╭─ Data provided

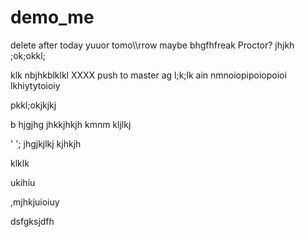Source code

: # demo_me
delete after today yuuor tomo\\\rrow maybe bhgfhfreak Proctor?
jhjkh
;ok;okkl;

klk
nbjhkblklkl
XXXX push to master ag
l;k;lk
ain nmnoiopipoiopoioi
lkhiytytoioiy

pkkl;okjkjkj

b hjgjhg jhkkjhkjh kmnm
kljlkj

'
';
jhgjkjlkj
kjhkjh


klklk




ukihiu



,mjhkjuioiuy


dsfgksjdfh
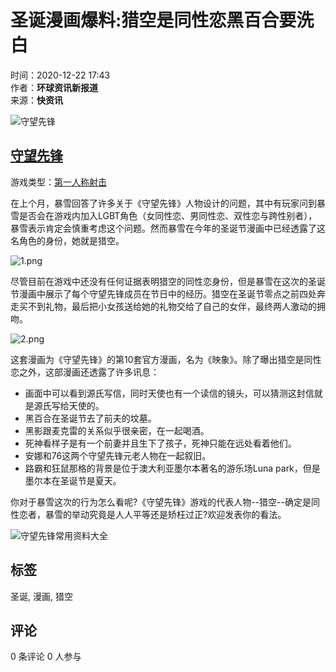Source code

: # 圣诞漫画爆料:猎空是同性恋黑百合要洗白

时间：2020-12-22 17:43  
作者：**环球资讯新报道**  
来源：**快资讯**  

![守望先锋](//i.17173cdn.com/0561y4/YWxqaGBf/gamebase/game-cover-horizontal/yyRrHzbpycqgCfC.jpg)

## [守望先锋](https://newgame.17173.com/game-info-1000380.html)

游戏类型：[第一人称射击](https://newgame.17173.com/game-info-1000380.html)

在上个月，暴雪回答了许多关于《守望先锋》人物设计的问题，其中有玩家问到暴雪是否会在游戏内加入LGBT角色（女同性恋、男同性恋、双性恋与跨性别者），暴雪表示肯定会慎重考虑这个问题。然而暴雪在今年的圣诞节漫画中已经透露了这名角色的身份，她就是猎空。

![1.png](//i.17173cdn.com/2fhnvk/YWxqaGBf/cms3/QwbwxBboAcheCDy.png!a-3-540x.png)

尽管目前在游戏中还没有任何证据表明猎空的同性恋身份，但是暴雪在这次的圣诞节漫画中展示了每个守望先锋成员在节日中的经历。猎空在圣诞节零点之前四处奔走买不到礼物，最后把小女孩送给她的礼物交给了自己的女伴，最终两人激动的拥吻。

![2.png](//i.17173cdn.com/2fhnvk/YWxqaGBf/cms3/XWFmsDboAcheCFA.png!a-3-540x.png)

这套漫画为《守望先锋》的第10套官方漫画，名为《映象》。除了曝出猎空是同性恋之外，这部漫画还透露了许多讯息：

- 画面中可以看到源氏写信，同时天使也有一个读信的镜头，可以猜测这封信就是源氏写给天使的。
- 黑百合在圣诞节去了前夫的坟墓。
- 黑影跟麦克雷的关系似乎很亲密，在一起喝酒。
- 死神看样子是有一个前妻并且生下了孩子，死神只能在远处看着他们。
- 安娜和76这两个守望先锋元老人物在一起叙旧。
- 路霸和狂鼠那格的背景是位于澳大利亚墨尔本著名的游乐场Luna park，但是墨尔本在圣诞节是夏天。

你对于暴雪这次的行为怎么看呢?《守望先锋》游戏的代表人物--猎空--确定是同性恋者，暴雪的举动究竟是人人平等还是矫枉过正?欢迎发表你的看法。

![守望先锋常用资料大全](//i.17173cdn.com/2fhnvk/YWxqaGBf/cms3/WMVVNnblcFlxndB.png) 

## 标签
圣诞, 漫画, 猎空

## 评论
0 条评论 0 人参与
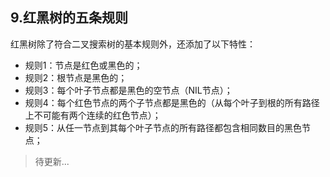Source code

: ## 9.红黑树的五条规则
红黑树除了符合二叉搜索树的基本规则外，还添加了以下特性：

- 规则1：节点是红色或黑色的；
- 规则2：根节点是黑色的；
- 规则3：每个叶子节点都是黑色的空节点（NIL节点）；
- 规则4：每个红色节点的两个子节点都是黑色的（从每个叶子到根的所有路径上不可能有两个连续的红色节点）；
- 规则5：从任一节点到其每个叶子节点的所有路径都包含相同数目的黑色节点；


> 待更新...





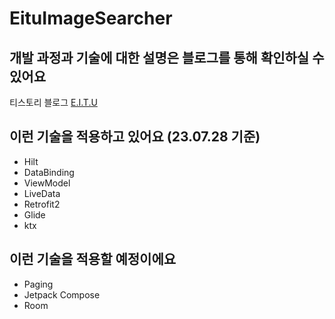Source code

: # EituImageSearcher
## 개발 과정과 기술에 대한 설명은 블로그를 통해 확인하실 수 있어요
  티스토리 블로그 [E.I.T.U](https://eitu97.tistory.com)
## 이런 기술을 적용하고 있어요 (23.07.28 기준)
* Hilt
* DataBinding
* ViewModel
* LiveData
* Retrofit2
* Glide
* ktx
## 이런 기술을 적용할 예정이에요 
* Paging
* Jetpack Compose
* Room
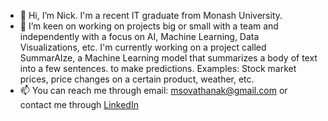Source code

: - 👋 Hi, I’m Nick. I'm a recent IT graduate from Monash University.
- 💞️ I’m keen on working on projects  big or small with a team and independently with a focus on AI, Machine Learning, Data Visualizations, etc. I'm currently working on a project called SummarAIze, a Machine Learning model that summarizes a body of text into a few sentences. 
to make predictions. Examples: Stock market prices, price changes on a certain product, weather, etc.
- 📫 You can reach me through email: msovathanak@gmail.com or contact me through [LinkedIn](https://www.linkedin.com/in/sovathanak-meas-428140157/)


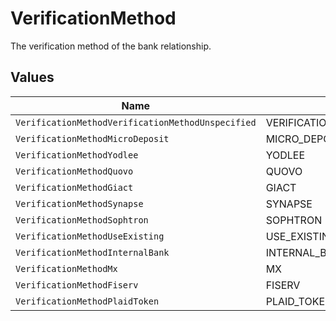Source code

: # VerificationMethod

The verification method of the bank relationship.


## Values

| Name                                              | Value                                             |
| ------------------------------------------------- | ------------------------------------------------- |
| `VerificationMethodVerificationMethodUnspecified` | VERIFICATION_METHOD_UNSPECIFIED                   |
| `VerificationMethodMicroDeposit`                  | MICRO_DEPOSIT                                     |
| `VerificationMethodYodlee`                        | YODLEE                                            |
| `VerificationMethodQuovo`                         | QUOVO                                             |
| `VerificationMethodGiact`                         | GIACT                                             |
| `VerificationMethodSynapse`                       | SYNAPSE                                           |
| `VerificationMethodSophtron`                      | SOPHTRON                                          |
| `VerificationMethodUseExisting`                   | USE_EXISTING                                      |
| `VerificationMethodInternalBank`                  | INTERNAL_BANK                                     |
| `VerificationMethodMx`                            | MX                                                |
| `VerificationMethodFiserv`                        | FISERV                                            |
| `VerificationMethodPlaidToken`                    | PLAID_TOKEN                                       |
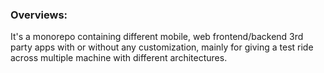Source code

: ### Overviews:
It's a monorepo containing different mobile, web frontend/backend 3rd party apps with or without any customization, mainly for giving a test ride across multiple machine with different architectures.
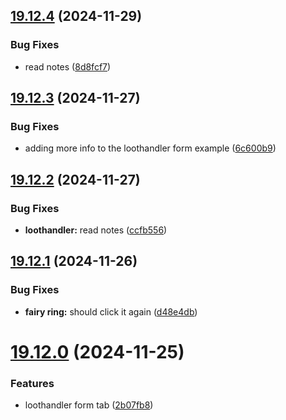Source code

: ## [19.12.4](https://github.com/Torwent/WaspLib/compare/v19.12.3...v19.12.4) (2024-11-29)


### Bug Fixes

* read notes ([8d8fcf7](https://github.com/Torwent/WaspLib/commit/8d8fcf7f8c6b9a49b007d2650c41cf77c3684789))



## [19.12.3](https://github.com/Torwent/WaspLib/compare/v19.12.2...v19.12.3) (2024-11-27)


### Bug Fixes

* adding more info to the loothandler form example ([6c600b9](https://github.com/Torwent/WaspLib/commit/6c600b9bee57ac70c3c58768a6bb913c9d6ee2f7))



## [19.12.2](https://github.com/Torwent/WaspLib/compare/v19.12.1...v19.12.2) (2024-11-27)


### Bug Fixes

* **loothandler:** read notes ([ccfb556](https://github.com/Torwent/WaspLib/commit/ccfb5564a4fa1caac96a1a20e8c5f5754c4a2680))



## [19.12.1](https://github.com/Torwent/WaspLib/compare/v19.12.0...v19.12.1) (2024-11-26)


### Bug Fixes

* **fairy ring:** should click it again ([d48e4db](https://github.com/Torwent/WaspLib/commit/d48e4dbf1a0b4a37d624e2c204872cbced945f9e))



# [19.12.0](https://github.com/Torwent/WaspLib/compare/v19.11.3...v19.12.0) (2024-11-25)


### Features

* loothandler form tab ([2b07fb8](https://github.com/Torwent/WaspLib/commit/2b07fb86215523182d8ea6212b55b4541098fbe9))



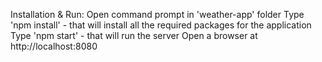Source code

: Installation & Run:
Open command prompt in 'weather-app' folder
Type 'npm install' - that will install all the required packages for the application
Type 'npm start' - that will run the server
Open a browser at http://localhost:8080
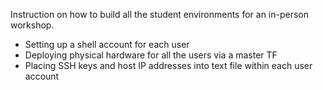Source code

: 
Instruction on how to build all the student environments for an in-person workshop.

* Setting up a shell account for each user
* Deploying physical hardware for all the users via a master TF
* Placing SSH keys and host IP addresses into text file within each user account
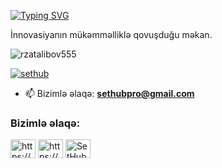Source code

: <a href="https://git.io/typing-svg"><img src="https://readme-typing-svg.herokuapp.com?font=Fira+Code&size=30&pause=1000&color=EE33F7&background=2EFFA200&vCenter=true&width=435&lines=SetHub+Official" alt="Typing SVG" /></a>
<p align="left">İnnovasiyanın mükəmməlliklə qovuşduğu məkan.</p>

<p align="left"> <img src="https://komarev.com/ghpvc/?username=rzatalibov555&label=Profile%20views&color=0e75b6&style=flat" alt="rzatalibov555" /> </p>

<p align="left"> <a href="https://twitter.com/sethub" target="blank"><img src="https://img.shields.io/twitter/follow/sethub?logo=twitter&style=for-the-badge" alt="sethub" /></a> </p>

- 📫 Bizimlə əlaqə: **sethubpro@gmail.com**

<h3 align="left">Bizimlə əlaqə:</h3>
<p align="left">
<a href="https://instagram.com/https://www.instagram.com/sethubofficial" target="blank"><img align="center" src="https://raw.githubusercontent.com/rahuldkjain/github-profile-readme-generator/master/src/images/icons/Social/instagram.svg" alt="https://www.instagram.com/sethubofficial" height="30" width="40" /></a>
<a href="https://www.youtube.com/c/https://www.youtube.com/channel/ucpzl6wmz8kq_yozuwjes3ea/" target="blank"><img align="center" src="https://raw.githubusercontent.com/rahuldkjain/github-profile-readme-generator/master/src/images/icons/Social/youtube.svg" alt="https://www.youtube.com/channel/ucpzl6wmz8kq_yozuwjes3ea/" height="30" width="40" /></a>
<a href="https://discord.gg/SetHub#8467" target="blank"><img align="center" src="https://raw.githubusercontent.com/rahuldkjain/github-profile-readme-generator/master/src/images/icons/Social/discord.svg" alt="SetHub#8467" height="30" width="40" /></a>
</p>

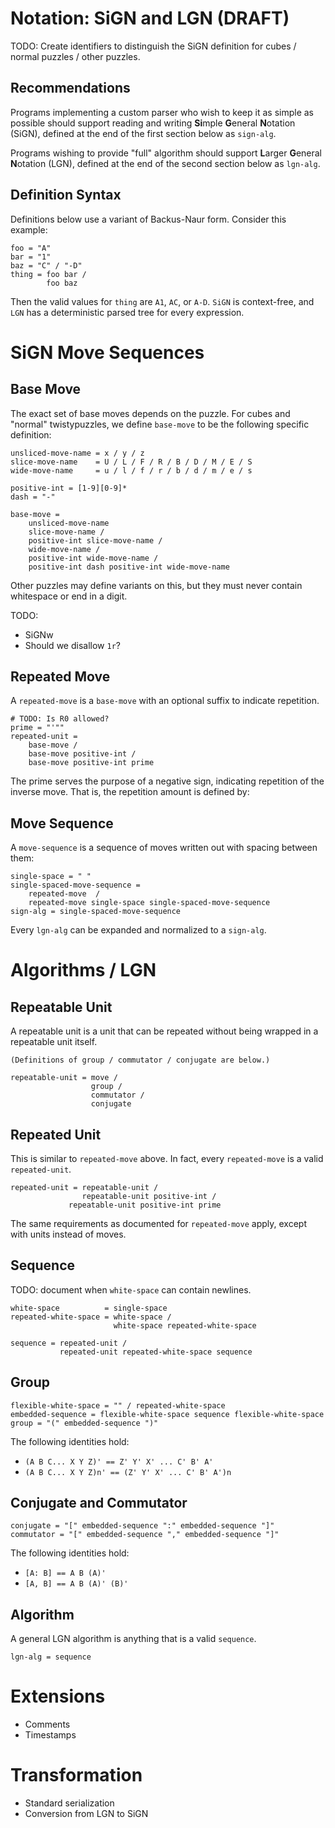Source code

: # Notation: SiGN and LGN (DRAFT)

TODO: Create identifiers to distinguish the SiGN definition for cubes / normal puzzles / other puzzles.

##  Recommendations

Programs implementing a custom parser who wish to keep it as simple as possible should support reading and writing **Si**mple **G**eneral **N**otation (SiGN), defined at the end of the first section below as `sign-alg`.

Programs wishing to provide "full" algorithm should support **L**arger **G**eneral **N**otation (LGN), defined at the end of the second section below as `lgn-alg`.

## Definition Syntax

Definitions below use a variant of Backus-Naur form. Consider this example:

    foo = "A"
    bar = "1"
    baz = "C" / "-D"
    thing = foo bar /
            foo baz

Then the valid values for `thing` are `A1`, `AC`, or `A-D`. `SiGN` is context-free, and `LGN` has a deterministic parsed tree for every expression.

# SiGN Move Sequences

## Base Move

The exact set of base moves depends on the puzzle. For cubes and "normal" twistypuzzles, we define `base-move` to be the following specific definition:

    unsliced-move-name = x / y / z
    slice-move-name    = U / L / F / R / B / D / M / E / S
    wide-move-name     = u / l / f / r / b / d / m / e / s

    positive-int = [1-9][0-9]*
    dash = "-"

    base-move =
        unsliced-move-name
        slice-move-name /
        positive-int slice-move-name /
        wide-move-name /
        positive-int wide-move-name /
        positive-int dash positive-int wide-move-name

Other puzzles may define variants on this, but they must never contain whitespace or end in a digit.

TODO:
- SiGNw
- Should we disallow `1r`?

## Repeated Move

A `repeated-move` is a `base-move` with an optional suffix to indicate repetition.

    # TODO: Is R0 allowed?
    prime = "'""
    repeated-unit =
        base-move /
        base-move positive-int /
        base-move positive-int prime

The prime serves the purpose of a negative sign, indicating repetition of the inverse move. That is, the repetition amount is defined by:


## Move Sequence

A `move-sequence` is a sequence of moves written out with spacing between them:

    single-space = " "
    single-spaced-move-sequence = 
        repeated-move  /
        repeated-move single-space single-spaced-move-sequence
    sign-alg = single-spaced-move-sequence

Every `lgn-alg` can be expanded and normalized to a `sign-alg`.

# Algorithms / LGN

## Repeatable Unit

A repeatable unit is a unit that can be repeated without being wrapped in a repeatable unit itself.

    (Definitions of group / commutator / conjugate are below.)

    repeatable-unit = move /
                      group /
                      commutator /
                      conjugate

## Repeated Unit

This is similar to `repeated-move` above. In fact, every `repeated-move` is a valid `repeated-unit`.

    repeated-unit = repeatable-unit /
                    repeatable-unit positive-int /
                 repeatable-unit positive-int prime

The same requirements as documented for `repeated-move` apply, except with units instead of moves.

## Sequence

TODO: document when `white-space` can contain newlines.

    white-space          = single-space
    repeated-white-space = white-space /
                           white-space repeated-white-space

    sequence = repeated-unit /
               repeated-unit repeated-white-space sequence

## Group

    flexible-white-space = "" / repeated-white-space
    embedded-sequence = flexible-white-space sequence flexible-white-space
    group = "(" embedded-sequence ")"

The following identities hold:

- `(A B C... X Y Z)' == Z' Y' X' ... C' B' A'`
- `(A B C... X Y Z)n' == (Z' Y' X' ... C' B' A')n`

## Conjugate and Commutator

    conjugate = "[" embedded-sequence ":" embedded-sequence "]"
    commutator = "[" embedded-sequence "," embedded-sequence "]"

The following identities hold:

- `[A: B] == A B (A)'`
- `[A, B] == A B (A)' (B)'`

## Algorithm

A general LGN algorithm is anything that is a valid `sequence`.

    lgn-alg = sequence

# Extensions

- Comments
- Timestamps

# Transformation

- Standard serialization
- Conversion from LGN to SiGN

╰─

Task to carry out — Return each line of the entries that holds the string "Bizimlə".

Completed exercise —
- 📫 Bizimlə əlaqə: **sethubpro@gmail.com**
<h3 align="left">Bizimlə əlaqə:</h3>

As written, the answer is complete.